_WHAT THE EXERCISE ASKS_
Only these lines of the data below are wanted: the one with "ring tip: (954, 1000)", the one with "ring pip: (252, 179)", and any lines between them, each repeated exactly.

_MATERIAL PROVIDED_
#####
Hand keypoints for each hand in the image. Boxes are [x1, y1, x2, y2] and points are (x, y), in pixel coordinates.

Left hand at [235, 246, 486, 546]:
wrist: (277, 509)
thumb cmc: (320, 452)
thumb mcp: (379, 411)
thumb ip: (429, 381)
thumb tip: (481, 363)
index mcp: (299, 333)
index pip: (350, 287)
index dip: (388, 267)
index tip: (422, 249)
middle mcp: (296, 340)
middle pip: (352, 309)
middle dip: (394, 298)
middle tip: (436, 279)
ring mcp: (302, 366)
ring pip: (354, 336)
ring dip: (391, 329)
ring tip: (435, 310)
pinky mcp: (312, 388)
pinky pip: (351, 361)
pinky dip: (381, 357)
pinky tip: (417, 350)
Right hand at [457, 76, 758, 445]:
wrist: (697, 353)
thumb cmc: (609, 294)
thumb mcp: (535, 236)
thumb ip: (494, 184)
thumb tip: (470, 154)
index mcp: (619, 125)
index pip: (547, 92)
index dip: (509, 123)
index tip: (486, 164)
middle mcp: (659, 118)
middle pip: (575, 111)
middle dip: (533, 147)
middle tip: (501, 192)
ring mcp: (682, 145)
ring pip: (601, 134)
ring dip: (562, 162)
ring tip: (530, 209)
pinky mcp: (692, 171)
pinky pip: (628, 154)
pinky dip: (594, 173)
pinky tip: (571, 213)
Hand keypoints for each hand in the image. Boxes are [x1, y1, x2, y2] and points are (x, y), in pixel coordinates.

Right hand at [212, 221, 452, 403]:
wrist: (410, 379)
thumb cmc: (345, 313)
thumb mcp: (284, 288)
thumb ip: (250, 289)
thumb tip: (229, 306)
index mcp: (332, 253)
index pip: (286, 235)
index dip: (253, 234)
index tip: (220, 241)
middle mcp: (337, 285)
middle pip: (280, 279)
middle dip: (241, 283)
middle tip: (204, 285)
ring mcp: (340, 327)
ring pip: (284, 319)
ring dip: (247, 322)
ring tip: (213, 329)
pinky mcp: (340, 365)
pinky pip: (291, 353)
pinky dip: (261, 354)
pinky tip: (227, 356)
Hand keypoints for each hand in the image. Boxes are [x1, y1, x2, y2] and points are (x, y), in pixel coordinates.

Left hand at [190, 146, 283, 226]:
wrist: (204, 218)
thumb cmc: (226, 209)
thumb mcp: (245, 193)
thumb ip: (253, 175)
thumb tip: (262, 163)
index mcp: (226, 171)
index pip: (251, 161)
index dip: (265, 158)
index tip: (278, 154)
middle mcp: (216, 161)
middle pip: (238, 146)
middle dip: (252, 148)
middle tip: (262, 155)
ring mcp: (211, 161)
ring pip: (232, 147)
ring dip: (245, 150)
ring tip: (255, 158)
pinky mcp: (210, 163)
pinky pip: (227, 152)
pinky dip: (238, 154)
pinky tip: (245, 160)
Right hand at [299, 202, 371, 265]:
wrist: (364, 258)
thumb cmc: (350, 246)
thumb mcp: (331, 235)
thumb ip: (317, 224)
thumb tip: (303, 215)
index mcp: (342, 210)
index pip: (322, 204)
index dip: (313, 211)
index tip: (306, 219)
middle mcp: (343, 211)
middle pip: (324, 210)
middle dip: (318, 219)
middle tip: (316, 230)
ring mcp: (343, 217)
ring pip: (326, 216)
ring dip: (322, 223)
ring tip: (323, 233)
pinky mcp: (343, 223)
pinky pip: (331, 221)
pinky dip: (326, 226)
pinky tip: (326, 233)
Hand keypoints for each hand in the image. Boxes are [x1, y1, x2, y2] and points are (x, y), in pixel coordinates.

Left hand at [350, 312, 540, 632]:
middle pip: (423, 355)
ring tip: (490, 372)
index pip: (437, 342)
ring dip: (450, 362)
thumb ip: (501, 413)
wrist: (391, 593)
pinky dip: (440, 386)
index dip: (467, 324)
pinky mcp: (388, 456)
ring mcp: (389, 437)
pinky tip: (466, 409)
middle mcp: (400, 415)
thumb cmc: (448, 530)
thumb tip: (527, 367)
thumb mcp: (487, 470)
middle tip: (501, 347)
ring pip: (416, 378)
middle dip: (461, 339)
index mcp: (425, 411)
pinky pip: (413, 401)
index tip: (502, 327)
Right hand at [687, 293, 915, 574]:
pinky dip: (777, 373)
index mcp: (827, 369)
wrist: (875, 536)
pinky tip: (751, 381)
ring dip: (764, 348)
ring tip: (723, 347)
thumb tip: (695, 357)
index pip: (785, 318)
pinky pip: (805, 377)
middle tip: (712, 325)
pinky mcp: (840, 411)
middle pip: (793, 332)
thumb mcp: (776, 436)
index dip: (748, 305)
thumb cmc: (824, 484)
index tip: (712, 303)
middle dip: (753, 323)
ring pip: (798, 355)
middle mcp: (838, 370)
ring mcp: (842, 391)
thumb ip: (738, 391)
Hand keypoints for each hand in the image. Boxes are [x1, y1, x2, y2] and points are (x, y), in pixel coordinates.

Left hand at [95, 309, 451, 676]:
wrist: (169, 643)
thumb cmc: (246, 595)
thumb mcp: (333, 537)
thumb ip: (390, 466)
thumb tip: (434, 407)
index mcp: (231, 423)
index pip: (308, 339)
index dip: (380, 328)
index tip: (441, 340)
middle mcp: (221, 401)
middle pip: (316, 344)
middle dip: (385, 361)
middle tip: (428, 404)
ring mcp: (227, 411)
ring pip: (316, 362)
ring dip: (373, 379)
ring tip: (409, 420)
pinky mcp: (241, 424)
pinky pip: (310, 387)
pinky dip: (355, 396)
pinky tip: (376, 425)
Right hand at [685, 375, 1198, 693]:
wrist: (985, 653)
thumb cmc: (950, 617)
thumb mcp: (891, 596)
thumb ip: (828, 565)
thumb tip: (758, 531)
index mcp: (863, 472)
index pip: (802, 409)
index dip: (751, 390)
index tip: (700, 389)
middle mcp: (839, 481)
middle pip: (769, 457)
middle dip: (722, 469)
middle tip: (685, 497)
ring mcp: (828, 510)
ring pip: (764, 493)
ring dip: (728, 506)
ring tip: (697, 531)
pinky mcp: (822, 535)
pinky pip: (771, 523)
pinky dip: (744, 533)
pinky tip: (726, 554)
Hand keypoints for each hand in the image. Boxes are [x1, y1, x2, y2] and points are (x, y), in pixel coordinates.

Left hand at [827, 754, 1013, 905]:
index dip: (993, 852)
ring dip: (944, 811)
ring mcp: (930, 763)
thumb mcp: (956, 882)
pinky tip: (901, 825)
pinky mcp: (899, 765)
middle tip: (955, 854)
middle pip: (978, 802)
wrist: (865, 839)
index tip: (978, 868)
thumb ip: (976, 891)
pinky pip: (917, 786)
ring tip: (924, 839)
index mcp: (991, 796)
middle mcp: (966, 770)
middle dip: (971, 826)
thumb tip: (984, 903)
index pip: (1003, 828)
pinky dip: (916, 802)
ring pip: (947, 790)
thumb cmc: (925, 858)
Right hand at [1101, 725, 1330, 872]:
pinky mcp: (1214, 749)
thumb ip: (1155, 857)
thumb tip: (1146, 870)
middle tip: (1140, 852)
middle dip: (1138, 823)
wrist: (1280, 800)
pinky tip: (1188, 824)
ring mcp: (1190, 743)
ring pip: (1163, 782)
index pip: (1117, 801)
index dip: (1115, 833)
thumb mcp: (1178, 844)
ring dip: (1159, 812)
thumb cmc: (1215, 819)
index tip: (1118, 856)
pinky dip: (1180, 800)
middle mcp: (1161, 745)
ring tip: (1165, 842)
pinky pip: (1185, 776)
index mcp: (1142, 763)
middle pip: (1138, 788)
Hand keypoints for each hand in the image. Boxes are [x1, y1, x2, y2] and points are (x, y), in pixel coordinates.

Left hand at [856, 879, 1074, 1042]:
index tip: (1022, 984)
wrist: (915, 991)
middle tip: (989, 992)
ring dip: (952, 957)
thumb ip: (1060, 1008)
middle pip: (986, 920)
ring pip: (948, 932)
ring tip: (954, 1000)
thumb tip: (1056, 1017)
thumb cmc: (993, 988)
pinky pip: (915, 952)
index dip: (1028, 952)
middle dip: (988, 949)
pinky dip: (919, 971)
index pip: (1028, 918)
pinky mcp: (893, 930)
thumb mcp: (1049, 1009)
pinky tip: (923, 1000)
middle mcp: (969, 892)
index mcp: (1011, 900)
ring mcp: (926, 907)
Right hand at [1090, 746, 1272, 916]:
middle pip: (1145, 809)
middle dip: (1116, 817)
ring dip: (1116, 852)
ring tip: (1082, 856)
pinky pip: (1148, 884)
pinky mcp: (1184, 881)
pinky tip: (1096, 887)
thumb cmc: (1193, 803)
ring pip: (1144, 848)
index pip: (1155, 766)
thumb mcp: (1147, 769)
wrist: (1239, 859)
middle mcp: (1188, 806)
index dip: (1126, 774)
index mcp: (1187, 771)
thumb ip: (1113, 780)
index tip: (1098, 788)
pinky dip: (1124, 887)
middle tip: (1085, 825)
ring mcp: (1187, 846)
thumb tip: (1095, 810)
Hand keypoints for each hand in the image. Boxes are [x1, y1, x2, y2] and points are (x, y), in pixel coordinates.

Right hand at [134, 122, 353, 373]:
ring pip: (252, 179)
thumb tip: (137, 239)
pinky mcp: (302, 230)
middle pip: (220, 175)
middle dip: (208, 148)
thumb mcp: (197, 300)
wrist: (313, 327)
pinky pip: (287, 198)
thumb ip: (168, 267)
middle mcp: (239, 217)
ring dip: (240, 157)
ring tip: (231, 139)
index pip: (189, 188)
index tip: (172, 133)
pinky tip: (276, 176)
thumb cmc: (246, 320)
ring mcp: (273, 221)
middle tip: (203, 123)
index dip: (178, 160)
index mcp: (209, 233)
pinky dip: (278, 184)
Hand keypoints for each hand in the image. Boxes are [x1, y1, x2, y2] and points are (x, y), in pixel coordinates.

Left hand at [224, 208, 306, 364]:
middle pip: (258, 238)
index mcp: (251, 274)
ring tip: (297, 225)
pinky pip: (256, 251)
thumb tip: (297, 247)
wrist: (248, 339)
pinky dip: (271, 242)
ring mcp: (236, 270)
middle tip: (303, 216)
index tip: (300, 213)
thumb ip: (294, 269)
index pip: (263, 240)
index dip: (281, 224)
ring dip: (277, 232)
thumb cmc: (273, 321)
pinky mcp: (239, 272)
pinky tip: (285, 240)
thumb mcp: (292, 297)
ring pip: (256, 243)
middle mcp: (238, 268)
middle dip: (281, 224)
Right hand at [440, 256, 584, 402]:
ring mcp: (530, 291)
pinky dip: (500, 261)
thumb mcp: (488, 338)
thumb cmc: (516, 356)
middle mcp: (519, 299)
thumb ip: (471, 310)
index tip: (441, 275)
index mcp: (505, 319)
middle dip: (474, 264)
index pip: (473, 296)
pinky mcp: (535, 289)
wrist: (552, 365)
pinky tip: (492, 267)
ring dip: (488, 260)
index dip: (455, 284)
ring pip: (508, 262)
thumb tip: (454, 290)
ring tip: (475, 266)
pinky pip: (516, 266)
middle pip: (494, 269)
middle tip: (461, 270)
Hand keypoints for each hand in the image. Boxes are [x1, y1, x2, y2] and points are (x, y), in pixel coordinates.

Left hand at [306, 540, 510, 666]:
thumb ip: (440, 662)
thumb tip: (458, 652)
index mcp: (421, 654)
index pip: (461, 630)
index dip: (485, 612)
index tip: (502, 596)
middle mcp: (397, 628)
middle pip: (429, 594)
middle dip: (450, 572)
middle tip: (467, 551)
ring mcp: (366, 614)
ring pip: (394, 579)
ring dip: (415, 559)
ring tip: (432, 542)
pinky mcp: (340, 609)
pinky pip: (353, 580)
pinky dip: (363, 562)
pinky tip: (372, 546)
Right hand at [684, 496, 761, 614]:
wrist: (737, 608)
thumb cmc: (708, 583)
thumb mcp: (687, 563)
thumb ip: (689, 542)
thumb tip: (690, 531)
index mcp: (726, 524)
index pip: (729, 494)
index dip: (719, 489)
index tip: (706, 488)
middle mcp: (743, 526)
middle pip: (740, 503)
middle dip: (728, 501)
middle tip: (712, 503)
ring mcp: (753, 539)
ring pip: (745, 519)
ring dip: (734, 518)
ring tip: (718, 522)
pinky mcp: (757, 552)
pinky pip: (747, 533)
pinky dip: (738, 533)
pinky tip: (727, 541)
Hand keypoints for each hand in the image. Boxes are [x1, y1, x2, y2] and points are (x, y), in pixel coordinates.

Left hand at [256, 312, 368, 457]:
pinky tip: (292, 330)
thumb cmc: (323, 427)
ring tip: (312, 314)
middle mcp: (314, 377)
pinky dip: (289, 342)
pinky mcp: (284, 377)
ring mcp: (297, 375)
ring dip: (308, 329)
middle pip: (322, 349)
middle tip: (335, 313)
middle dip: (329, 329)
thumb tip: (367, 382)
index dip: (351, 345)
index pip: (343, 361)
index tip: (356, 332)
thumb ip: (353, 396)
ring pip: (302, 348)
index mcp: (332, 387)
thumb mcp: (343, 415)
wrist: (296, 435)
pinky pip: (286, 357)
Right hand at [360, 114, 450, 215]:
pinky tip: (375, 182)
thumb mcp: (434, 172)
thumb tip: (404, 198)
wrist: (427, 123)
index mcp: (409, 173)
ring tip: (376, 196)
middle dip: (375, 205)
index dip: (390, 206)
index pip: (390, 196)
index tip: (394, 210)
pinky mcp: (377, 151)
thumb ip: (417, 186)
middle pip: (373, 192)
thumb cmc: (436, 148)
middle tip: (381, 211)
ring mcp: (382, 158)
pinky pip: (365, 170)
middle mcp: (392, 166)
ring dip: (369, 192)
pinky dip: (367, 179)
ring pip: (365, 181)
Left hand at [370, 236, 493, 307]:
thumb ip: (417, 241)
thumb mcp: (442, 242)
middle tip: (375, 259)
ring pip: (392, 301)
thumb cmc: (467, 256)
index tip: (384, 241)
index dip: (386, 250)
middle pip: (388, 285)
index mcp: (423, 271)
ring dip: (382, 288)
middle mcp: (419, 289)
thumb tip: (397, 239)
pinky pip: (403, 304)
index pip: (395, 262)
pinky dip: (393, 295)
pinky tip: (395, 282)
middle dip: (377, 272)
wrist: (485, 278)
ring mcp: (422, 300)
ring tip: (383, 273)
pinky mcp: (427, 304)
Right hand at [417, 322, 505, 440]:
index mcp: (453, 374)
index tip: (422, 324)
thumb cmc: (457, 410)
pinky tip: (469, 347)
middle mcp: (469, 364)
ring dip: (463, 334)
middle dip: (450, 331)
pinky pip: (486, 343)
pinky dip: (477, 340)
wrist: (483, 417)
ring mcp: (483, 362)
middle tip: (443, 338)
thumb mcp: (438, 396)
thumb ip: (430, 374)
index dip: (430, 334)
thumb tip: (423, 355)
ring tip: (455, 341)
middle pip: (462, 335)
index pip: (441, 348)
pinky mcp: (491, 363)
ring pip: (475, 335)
#####
_OUTPUT FOR THIS TASK_
ring tip: (954, 1000)
thumb tip: (1056, 1017)
thumb cmc: (993, 988)
pinky pip: (915, 952)
index dip: (1028, 952)
middle dip: (988, 949)
pinky dip: (919, 971)
index pip: (1028, 918)
pinky mcp: (893, 930)
thumb mcp: (1049, 1009)
pinky tip: (923, 1000)
middle mcp: (969, 892)
index mcp: (1011, 900)
ring mcp: (926, 907)
Right hand at [1090, 746, 1272, 916]:
middle pip: (1145, 809)
middle dip: (1116, 817)
ring dip: (1116, 852)
ring tip: (1082, 856)
pinky pip: (1148, 884)
pinky mcp: (1184, 881)
pinky tip: (1096, 887)
thumb cmc: (1193, 803)
ring pip: (1144, 848)
index pip: (1155, 766)
thumb mcp: (1147, 769)
wrist: (1239, 859)
middle mcp: (1188, 806)
index dip: (1126, 774)
index mcp: (1187, 771)
thumb ip: (1113, 780)
index tip: (1098, 788)
pinky dip: (1124, 887)
middle tip: (1085, 825)
ring mcp: (1187, 846)
thumb tip: (1095, 810)
Hand keypoints for each hand in the image. Boxes are [x1, y1, x2, y2] and points are (x, y), in pixel coordinates.

Right hand at [134, 122, 353, 373]:
ring pip: (252, 179)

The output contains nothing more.